What you will do:
Leave every image out, and print the remaining lines below exactly.
┏━━
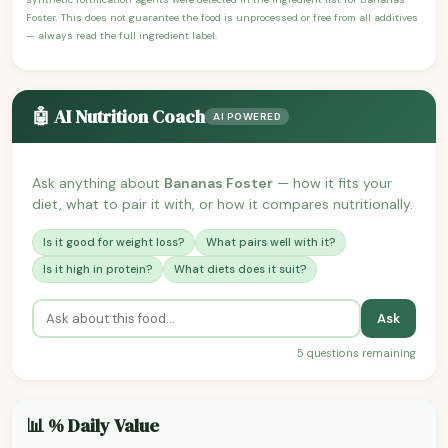
Foster. This does not guarantee the food is unprocessed or free from all additives
— always read the full ingredient label.
🤖 AI Nutrition Coach
AI POWERED
Ask anything about
Bananas Foster
— how it fits your
diet, what to pair it with, or how it compares nutritionally.
Is it good for weight loss?
What pairs well with it?
Is it high in protein?
What diets does it suit?
Ask
5 questions remaining
📊 % Daily Value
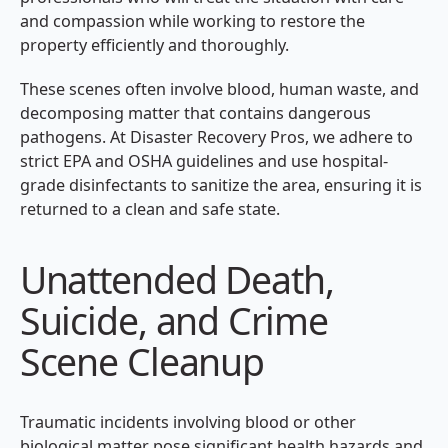
and compassion while working to restore the
property efficiently and thoroughly.
These scenes often involve blood, human waste, and
decomposing matter that contains dangerous
pathogens. At Disaster Recovery Pros, we adhere to
strict EPA and OSHA guidelines and use hospital-
grade disinfectants to sanitize the area, ensuring it is
returned to a clean and safe state.
Unattended Death,
Suicide, and Crime
Scene Cleanup
Traumatic incidents involving blood or other
biological matter pose significant health hazards and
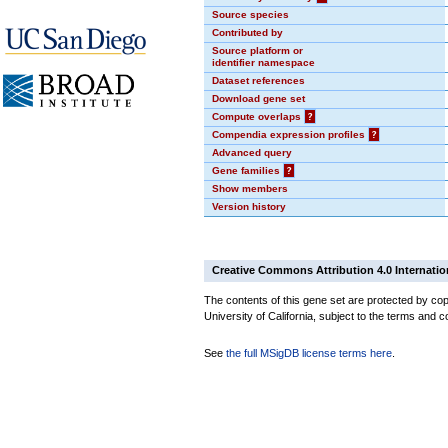
Source species
Contributed by
Source platform or
identifier namespace
Dataset references
Download gene set
Compute overlaps
?
Compendia expression profiles
?
Advanced query
Gene families
?
Show members
Version history
Creative Commons Attribution 4.0 Internatio
The contents of this gene set are protected by cop
University of California, subject to the terms and c
See
the full MSigDB license terms here
.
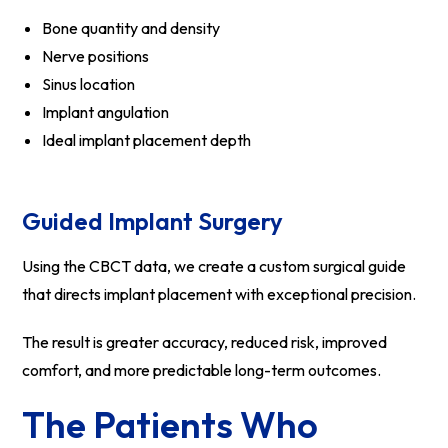
Bone quantity and density
Nerve positions
Sinus location
Implant angulation
Ideal implant placement depth
Guided Implant Surgery
Using the CBCT data, we create a custom surgical guide
that directs implant placement with exceptional precision.
The result is greater accuracy, reduced risk, improved
comfort, and more predictable long-term outcomes.
The Patients Who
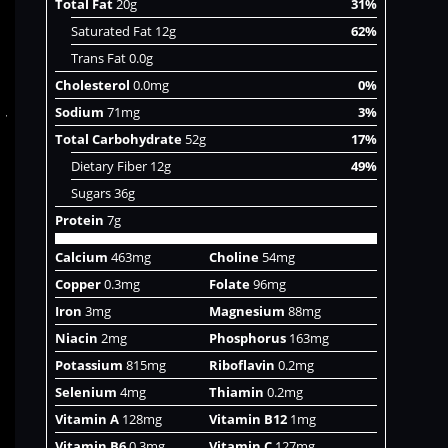
Total Fat
20g
31%
Saturated Fat 12g
62%
Trans Fat 0.0g
Cholesterol
0.0mg
0%
Sodium
71mg
3%
Total Carbohydrate
52g
17%
Dietary Fiber 12g
49%
Sugars 36g
Protein
7g
Calcium
463mg
Choline
54mg
Copper
0.3mg
Folate
96mg
Iron
3mg
Magnesium
88mg
Niacin
2mg
Phosphorus
163mg
Potassium
815mg
Riboflavin
0.2mg
Selenium
4mg
Thiamin
0.2mg
Vitamin A
128mg
Vitamin B12
1mg
Vitamin B6
0.3mg
Vitamin C
127mg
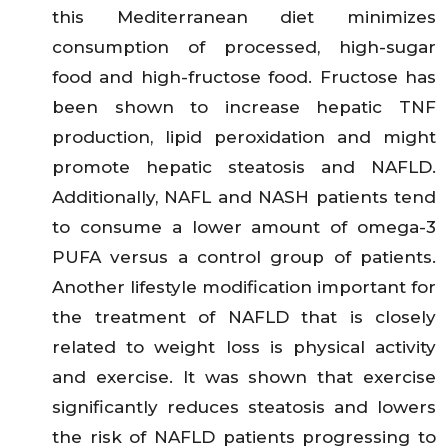
this Mediterranean diet minimizes
consumption of processed, high-sugar
food and high-fructose food. Fructose has
been shown to increase hepatic TNF
production, lipid peroxidation and might
promote hepatic steatosis and NAFLD.
Additionally, NAFL and NASH patients tend
to consume a lower amount of omega-3
PUFA versus a control group of patients.
Another lifestyle modification important for
the treatment of NAFLD that is closely
related to weight loss is physical activity
and exercise. It was shown that exercise
significantly reduces steatosis and lowers
the risk of NAFLD patients progressing to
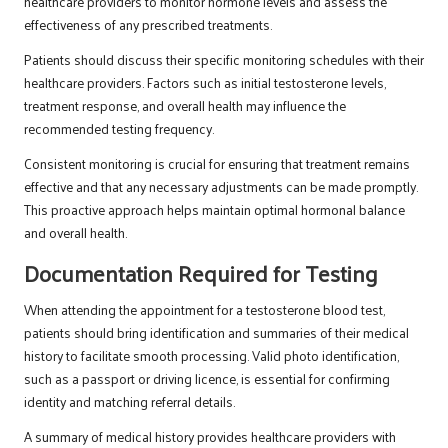
healthcare providers to monitor hormone levels and assess the
effectiveness of any prescribed treatments.
Patients should discuss their specific monitoring schedules with their
healthcare providers. Factors such as initial testosterone levels,
treatment response, and overall health may influence the
recommended testing frequency.
Consistent monitoring is crucial for ensuring that treatment remains
effective and that any necessary adjustments can be made promptly.
This proactive approach helps maintain optimal hormonal balance
and overall health.
Documentation Required for Testing
When attending the appointment for a testosterone blood test,
patients should bring identification and summaries of their medical
history to facilitate smooth processing. Valid photo identification,
such as a passport or driving licence, is essential for confirming
identity and matching referral details.
A summary of medical history provides healthcare providers with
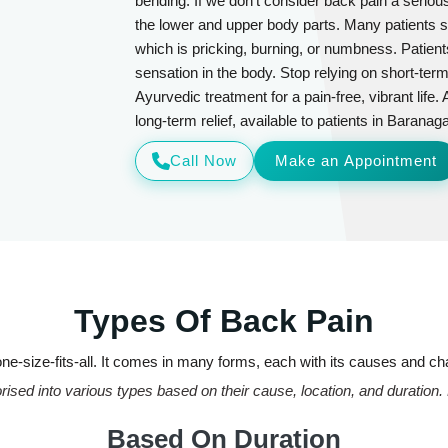
bending. If we don't consider back pain a seriou
the lower and upper body parts. Many patients su
which is pricking, burning, or numbness. Patient
sensation in the body. Stop relying on short-ter
Ayurvedic treatment for a pain-free, vibrant life.
long-term relief, available to patients in Barana
Call Now
Make an Appointment
Types Of Back Pain
ne-size-fits-all. It comes in many forms, each with its causes and ch
ised into various types based on their cause, location, and duration.
Based On Duration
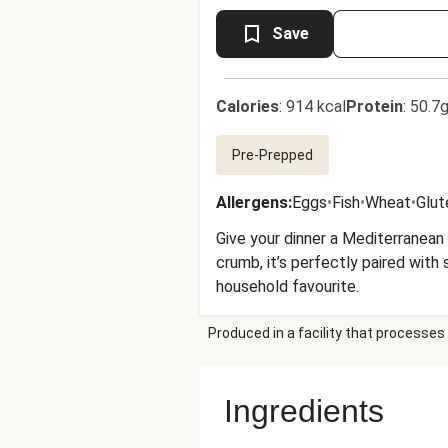
Save
Calories
:
914 kcal
Protein
:
50.7g
Pre-Prepped
Allergens
:
Eggs
•
Fish
•
Wheat
•
Glut
Give your dinner a Mediterranean
crumb, it’s perfectly paired with 
household favourite.
Produced in a facility that processes 
Ingredients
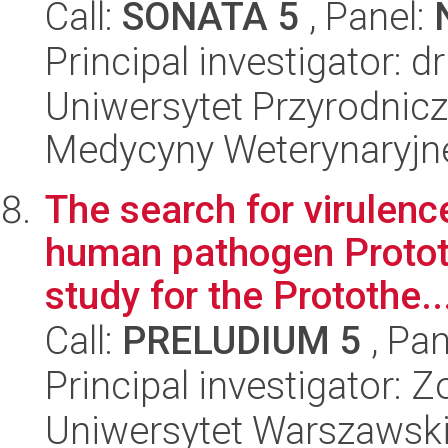
Call:
SONATA 5
, Panel:
Principal investigator
Uniwersytet Przyrodnicz
Medycyny Weterynaryjne
The search for virulenc
human pathogen Prototh
study for the Protothe..
Call:
PRELUDIUM 5
, Pan
Principal investigator: Z
Uniwersytet Warszawski,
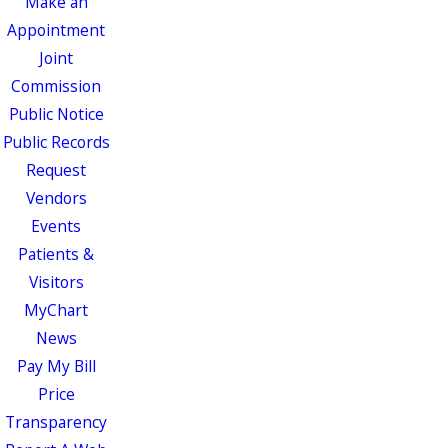
Make an
Appointment
Joint
Commission
Public Notice
Public Records
Request
Vendors
Events
Patients &
Visitors
MyChart
News
Pay My Bill
Price
Transparency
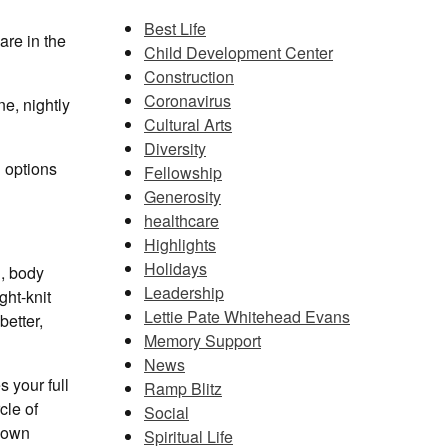
Best Life
are in the
Child Development Center
Construction
Coronavirus
ne, nightly
Cultural Arts
Diversity
g options
Fellowship
Generosity
healthcare
Highlights
Holidays
d, body
Leadership
ght-knit
Lettie Pate Whitehead Evans
better,
Memory Support
News
s your full
Ramp Blitz
cle of
Social
r own
Spiritual Life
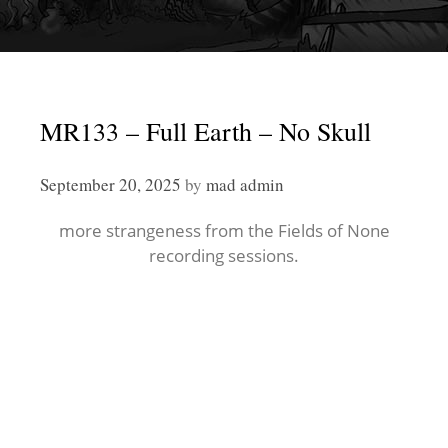
MR133 – Full Earth – No Skull
September 20, 2025
by
mad admin
more strangeness from the Fields of None
recording sessions.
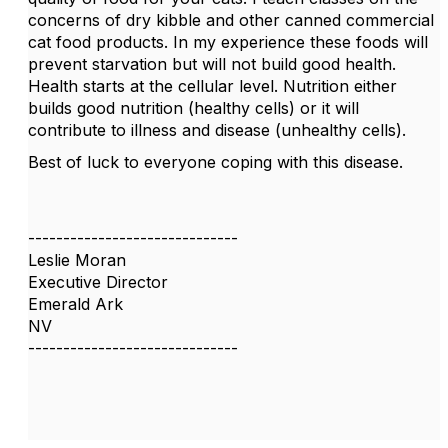
concerns of dry kibble and other canned commercial
cat food products. In my experience these foods will
prevent starvation but will not build good health.
Health starts at the cellular level. Nutrition either
builds good nutrition (healthy cells) or it will
contribute to illness and disease (unhealthy cells).
Best of luck to everyone coping with this disease.
------------------------------
Leslie Moran
Executive Director
Emerald Ark
NV
------------------------------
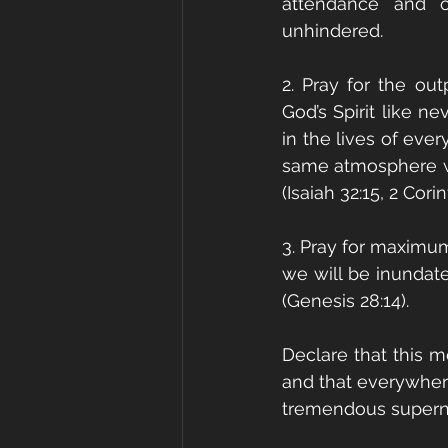
attendance and o
unhindered. 
2. Pray for the ou
God’s Spirit like n
in the lives of eve
same atmosphere wil
(Isaiah 32:15, 2 Corin
3. Pray for maximum 
we will be inundate
(Genesis 28:14).
Declare that this m
and that everywher
tremendous supernat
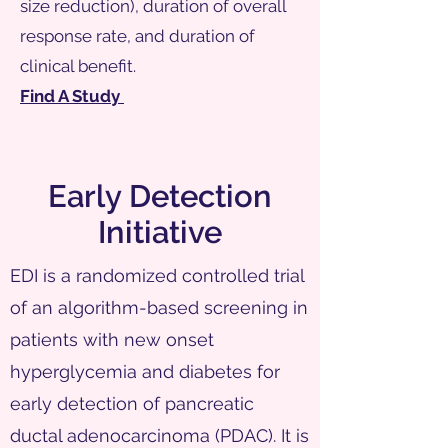
size reduction), duration of overall
response rate, and duration of
clinical benefit.
Find A Study
Early Detection
Initiative
EDI is a randomized controlled trial
of an algorithm-based screening in
patients with new onset
hyperglycemia and diabetes for
early detection of pancreatic
ductal adenocarcinoma (PDAC). It is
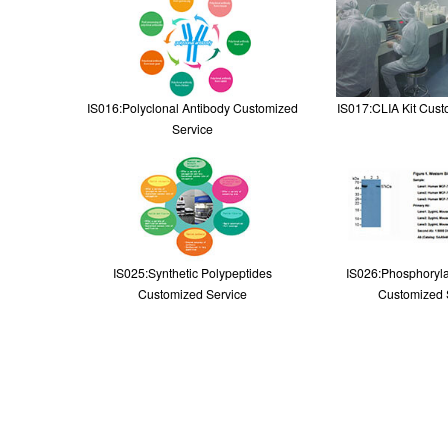
IS016:Polyclonal Antibody Customized
IS017:CLIA Kit Cust
Service
IS025:Synthetic Polypeptides
IS026:Phosphoryla
Customized Service
Customized 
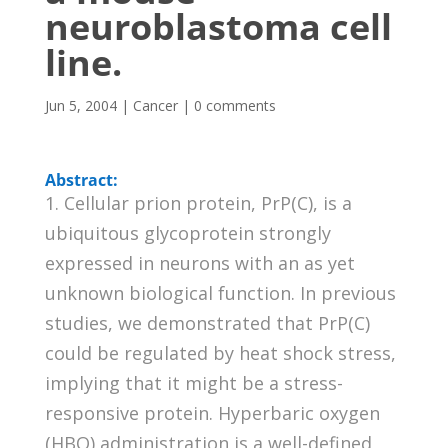
neuroblastoma cell
line.
Jun 5, 2004
|
Cancer
|
0 comments
Abstract:
1. Cellular prion protein, PrP(C), is a
ubiquitous glycoprotein strongly
expressed in neurons with an as yet
unknown biological function. In previous
studies, we demonstrated that PrP(C)
could be regulated by heat shock stress,
implying that it might be a stress-
responsive protein. Hyperbaric oxygen
(HBO) administration is a well-defined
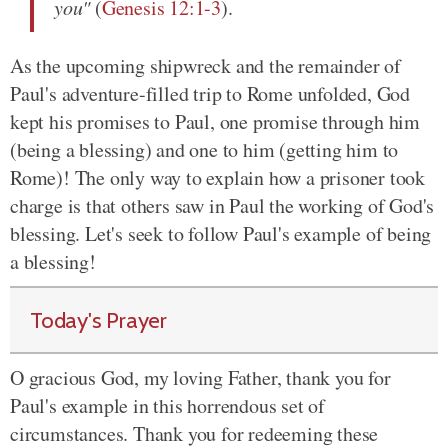
you"
(
Genesis 12:1-3
).
As the upcoming shipwreck and the remainder of
Paul's adventure-filled trip to Rome unfolded, God
kept his promises to Paul, one promise through him
(being a blessing) and one to him (getting him to
Rome)! The only way to explain how a prisoner took
charge is that others saw in Paul the working of God's
blessing. Let's seek to follow Paul's example of being
a blessing!
Today's Prayer
O gracious God, my loving Father, thank you for
Paul's example in this horrendous set of
circumstances. Thank you for redeeming these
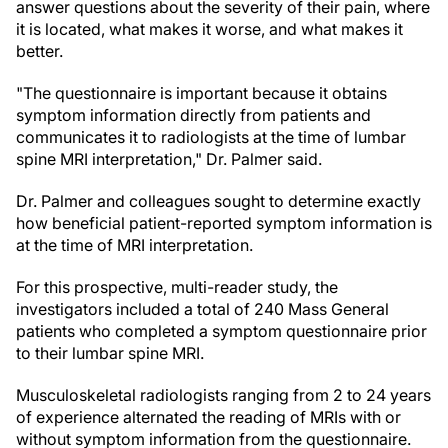
answer questions about the severity of their pain, where
it is located, what makes it worse, and what makes it
better.
"The questionnaire is important because it obtains
symptom information directly from patients and
communicates it to radiologists at the time of lumbar
spine MRI interpretation," Dr. Palmer said.
Dr. Palmer and colleagues sought to determine exactly
how beneficial patient-reported symptom information is
at the time of MRI interpretation.
For this prospective, multi-reader study, the
investigators included a total of 240 Mass General
patients who completed a symptom questionnaire prior
to their lumbar spine MRI.
Musculoskeletal radiologists ranging from 2 to 24 years
of experience alternated the reading of MRIs with or
without symptom information from the questionnaire.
┗━━
Result of this task:
Foster. This does not guarantee the food is unprocessed or free from all additives
— always read the full ingredient label.
🤖 AI Nutrition Coach
AI POWERED
Ask anything about
Bananas Foster
— how it fits your
diet, what to pair it with, or how it compares nutritionally.
Is it good for weight loss?
What pairs well with it?
Is it high in protein?
What diets does it suit?
Ask
5 questions remaining
📊 % Daily Value
and compassion while working to restore the
property efficiently and thoroughly.
These scenes often involve blood, human waste, and
decomposing matter that contains dangerous
pathogens. At Disaster Recovery Pros, we adhere to
strict EPA and OSHA guidelines and use hospital-
grade disinfectants to sanitize the area, ensuring it is
returned to a clean and safe state.
Unattended Death,
Suicide, and Crime
Scene Cleanup
Traumatic incidents involving blood or other
biological matter pose significant health hazards and
Source species
Contributed by
Source platform or
identifier namespace
Dataset references
Download gene set
Compute overlaps
?
Compendia expression profiles
?
Advanced query
Gene families
?
Show members
Version history
Creative Commons Attribution 4.0 Internatio
The contents of this gene set are protected by cop
University of California, subject to the terms and c
See
the full MSigDB license terms here
.
Bone quantity and density
Nerve positions
Sinus location
Implant angulation
Ideal implant placement depth
Guided Implant Surgery
Using the CBCT data, we create a custom surgical guide
that directs implant placement with exceptional precision.
The result is greater accuracy, reduced risk, improved
comfort, and more predictable long-term outcomes.
The Patients Who
Total Fat
20g
31%
Saturated Fat 12g
62%
Trans Fat 0.0g
Cholesterol
0.0mg
0%
Sodium
71mg
3%
Total Carbohydrate
52g
17%
Dietary Fiber 12g
49%
Sugars 36g
Protein
7g
Calcium
463mg
Choline
54mg
Copper
0.3mg
Folate
96mg
Iron
3mg
Magnesium
88mg
Niacin
2mg
Phosphorus
163mg
Potassium
815mg
Riboflavin
0.2mg
Selenium
4mg
Thiamin
0.2mg
Vitamin A
128mg
Vitamin B12
1mg
Vitamin B6
0.3mg
Vitamin C
127mg
this Mediterranean diet minimizes
consumption of processed, high-sugar
food and high-fructose food. Fructose has
been shown to increase hepatic TNF
production, lipid peroxidation and might
promote hepatic steatosis and NAFLD.
Additionally, NAFL and NASH patients tend
to consume a lower amount of omega-3
PUFA versus a control group of patients.
Another lifestyle modification important for
the treatment of NAFLD that is closely
related to weight loss is physical activity
and exercise. It was shown that exercise
significantly reduces steatosis and lowers
the risk of NAFLD patients progressing to
healthcare providers to monitor hormone levels and assess the
effectiveness of any prescribed treatments.
Patients should discuss their specific monitoring schedules with their
healthcare providers. Factors such as initial testosterone levels,
treatment response, and overall health may influence the
recommended testing frequency.
Consistent monitoring is crucial for ensuring that treatment remains
effective and that any necessary adjustments can be made promptly.
This proactive approach helps maintain optimal hormonal balance
and overall health.
Documentation Required for Testing
When attending the appointment for a testosterone blood test,
patients should bring identification and summaries of their medical
history to facilitate smooth processing. Valid photo identification,
such as a passport or driving licence, is essential for confirming
identity and matching referral details.
A summary of medical history provides healthcare providers with
bending. If we don't consider back pain a seriou
the lower and upper body parts. Many patients su
which is pricking, burning, or numbness. Patient
sensation in the body. Stop relying on short-ter
Ayurvedic treatment for a pain-free, vibrant life.
long-term relief, available to patients in Barana
Call Now
Make an Appointment
Types Of Back Pain
ne-size-fits-all. It comes in many forms, each with its causes and ch
ised into various types based on their cause, location, and duration.
Based On Duration
Save
Calories
:
914 kcal
Protein
:
50.7g
Pre-Prepped
Allergens
:
Eggs
•
Fish
•
Wheat
•
Glut
Give your dinner a Mediterranean
crumb, it’s perfectly paired with 
household favourite.
Produced in a facility that processes 
Ingredients
Call:
SONATA 5
, Panel:
Principal investigator
Uniwersytet Przyrodnicz
Medycyny Weterynaryjne
The search for virulenc
human pathogen Prototh
study for the Protothe..
Call:
PRELUDIUM 5
, Pan
Principal investigator: Z
Uniwersytet Warszawski,
Make an
Appointment
Joint
Commission
Public Notice
Public Records
Request
Vendors
Events
Patients &
Visitors
MyChart
News
Pay My Bill
Price
Transparency
Best Life
are in the
Child Development Center
Construction
Coronavirus
ne, nightly
Cultural Arts
Diversity
g options
Fellowship
Generosity
healthcare
Highlights
Holidays
d, body
Leadership
ght-knit
Lettie Pate Whitehead Evans
better,
Memory Support
News
s your full
Ramp Blitz
cle of
Social
r own
Spiritual Life
MR133 – Full Earth – No Skull
September 20, 2025
by
mad admin
more strangeness from the Fields of None
recording sessions.
concerns of dry kibble and other canned commercial
cat food products. In my experience these foods will
prevent starvation but will not build good health.
Health starts at the cellular level. Nutrition either
builds good nutrition (healthy cells) or it will
contribute to illness and disease (unhealthy cells).
Best of luck to everyone coping with this disease.
------------------------------
Leslie Moran
Executive Director
Emerald Ark
NV
------------------------------
attendance and o
unhindered. 
2. Pray for the ou
God’s Spirit like n
in the lives of eve
same atmosphere wil
(Isaiah 32:15, 2 Corin
3. Pray for maximum 
we will be inundate
(Genesis 28:14).
Declare that this m
and that everywher
tremendous supernat
size reduction), duration of overall
response rate, and duration of
clinical benefit.
Find A Study
Early Detection
Initiative
EDI is a randomized controlled trial
of an algorithm-based screening in
patients with new onset
hyperglycemia and diabetes for
early detection of pancreatic
ductal adenocarcinoma (PDAC). It is
IS016:Polyclonal Antibody Customized
IS017:CLIA Kit Cust
Service
IS025:Synthetic Polypeptides
IS026:Phosphoryla
Customized Service
Customized 
neuroblastoma cell
line.
Jun 5, 2004
|
Cancer
|
0 comments
Abstract:
1. Cellular prion protein, PrP(C), is a
ubiquitous glycoprotein strongly
expressed in neurons with an as yet
unknown biological function. In previous
studies, we demonstrated that PrP(C)
could be regulated by heat shock stress,
implying that it might be a stress-
responsive protein. Hyperbaric oxygen
(HBO) administration is a well-defined
you"
(
Genesis 12:1-3
).
As the upcoming shipwreck and the remainder of
Paul's adventure-filled trip to Rome unfolded, God
kept his promises to Paul, one promise through him
(being a blessing) and one to him (getting him to
Rome)! The only way to explain how a prisoner took
charge is that others saw in Paul the working of God's
blessing. Let's seek to follow Paul's example of being
a blessing!
Today's Prayer
O gracious God, my loving Father, thank you for
Paul's example in this horrendous set of
circumstances. Thank you for redeeming these
answer questions about the severity of their pain, where
it is located, what makes it worse, and what makes it
better.
"The questionnaire is important because it obtains
symptom information directly from patients and
communicates it to radiologists at the time of lumbar
spine MRI interpretation," Dr. Palmer said.
Dr. Palmer and colleagues sought to determine exactly
how beneficial patient-reported symptom information is
at the time of MRI interpretation.
For this prospective, multi-reader study, the
investigators included a total of 240 Mass General
patients who completed a symptom questionnaire prior
to their lumbar spine MRI.
Musculoskeletal radiologists ranging from 2 to 24 years
of experience alternated the reading of MRIs with or
without symptom information from the questionnaire.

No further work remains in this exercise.